A novel reinforcement‑learning framework, FunRL, is introduced to train large audio‑language models (LALMs). FunRL orchestrates audio‑encoder inference, LLM rollout, and policy optimization across GPUs using Ray. Audio embeddings are batched on GPU, moved to CPU, then fed to an SGLang‑based LLM rollout that generates multiple hypotheses. Each hypothesis receives a rule‑based reward reflecting transcription accuracy, hot‑word hit rate, code‑switching consistency, and noise robustness. The authors adopt a GRPO (Group‑Reward‑Based Policy Optimization) algorithm, which normalizes group rewards to compute advantages and updates the policy with a clipped objective plus a KL‑penalty term. On an 8 × A100 cluster, a one‑hour audio segment requires ~54.6 s per training step, yielding a real‑time factor of 0.015; rollout dominates compute time, while GPU‑CPU switching adds <6 % overhead.

Production‑oriented optimizations are detailed: a low‑latency streaming architecture (<120 ms end‑to‑end), a multi‑stage noise‑robustness pipeline (including front‑end denoising and multi‑scale attention), seamless Chinese‑English code‑switching via language‑identification modules, and customizable hot‑word recognition that leverages the CTC hypothesis for on‑the‑fly biasing.
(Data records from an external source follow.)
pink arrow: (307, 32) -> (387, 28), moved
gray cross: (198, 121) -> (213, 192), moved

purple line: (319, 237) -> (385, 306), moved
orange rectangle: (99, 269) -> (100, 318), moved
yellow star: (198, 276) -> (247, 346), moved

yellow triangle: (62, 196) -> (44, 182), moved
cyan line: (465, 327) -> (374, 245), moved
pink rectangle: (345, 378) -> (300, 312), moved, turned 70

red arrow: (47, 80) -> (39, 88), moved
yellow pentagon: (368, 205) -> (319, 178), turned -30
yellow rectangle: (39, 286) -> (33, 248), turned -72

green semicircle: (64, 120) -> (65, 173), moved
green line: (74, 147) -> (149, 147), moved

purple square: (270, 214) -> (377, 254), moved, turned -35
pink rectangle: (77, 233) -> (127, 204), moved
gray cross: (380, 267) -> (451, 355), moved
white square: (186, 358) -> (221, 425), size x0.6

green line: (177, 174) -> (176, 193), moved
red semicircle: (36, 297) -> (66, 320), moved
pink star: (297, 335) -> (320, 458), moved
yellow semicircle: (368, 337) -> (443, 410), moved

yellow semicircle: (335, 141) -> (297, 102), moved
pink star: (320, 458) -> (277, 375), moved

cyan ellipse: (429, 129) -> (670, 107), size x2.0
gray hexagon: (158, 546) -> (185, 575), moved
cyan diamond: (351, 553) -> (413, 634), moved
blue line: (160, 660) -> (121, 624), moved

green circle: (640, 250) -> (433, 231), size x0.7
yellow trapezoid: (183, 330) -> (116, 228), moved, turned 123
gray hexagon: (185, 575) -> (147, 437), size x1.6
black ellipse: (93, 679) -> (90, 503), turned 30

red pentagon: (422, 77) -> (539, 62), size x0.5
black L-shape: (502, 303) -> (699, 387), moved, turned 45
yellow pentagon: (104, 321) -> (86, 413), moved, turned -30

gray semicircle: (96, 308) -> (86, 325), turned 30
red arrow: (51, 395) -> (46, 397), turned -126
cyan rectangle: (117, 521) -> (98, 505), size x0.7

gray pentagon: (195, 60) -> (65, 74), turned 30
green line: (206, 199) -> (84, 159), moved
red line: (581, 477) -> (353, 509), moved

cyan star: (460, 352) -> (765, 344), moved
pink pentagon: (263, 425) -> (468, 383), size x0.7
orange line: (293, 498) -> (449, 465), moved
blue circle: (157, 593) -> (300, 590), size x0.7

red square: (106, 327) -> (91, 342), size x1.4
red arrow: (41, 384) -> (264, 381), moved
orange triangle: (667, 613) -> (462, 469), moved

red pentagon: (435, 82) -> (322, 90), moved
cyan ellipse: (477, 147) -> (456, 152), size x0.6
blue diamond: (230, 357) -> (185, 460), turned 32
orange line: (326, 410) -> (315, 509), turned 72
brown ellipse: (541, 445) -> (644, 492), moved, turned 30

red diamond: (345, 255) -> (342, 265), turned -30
Experimental evaluation compares Fun‑ASR against Whisper, Seed‑ASR, FireRed‑ASR, and other top‑tier multimodal models on both public benchmarks (e.g., LibriSpeech, CommonVoice) and proprietary industry datasets that feature heavy noise, frequent code‑switching, and domain‑specific terminology. While performance on public benchmarks is comparable to the best existing systems, Fun‑ASR achieves 10 %–30 % relative WER reductions on the industry sets, especially in noisy and code‑switching conditions. The nano variant maintains competitive accuracy with substantially lower compute and memory footprints, making it suitable for edge devices.

The paper acknowledges limitations: the massive labeling effort required for supervised stages, dependence on a specific LLM for encoder initialization, and the handcrafted reward design in RL that may not generalize across all domains. Future work includes automated reward learning, multimodal extensions (video‑text‑audio), further model compression, and broader evaluation across languages and dialects.

Overall, Fun‑ASR demonstrates that a carefully engineered combination of data scaling, model scaling, LLM integration, and reinforcement learning can bridge the gap between academic ASR research and robust, production‑ready speech recognition systems.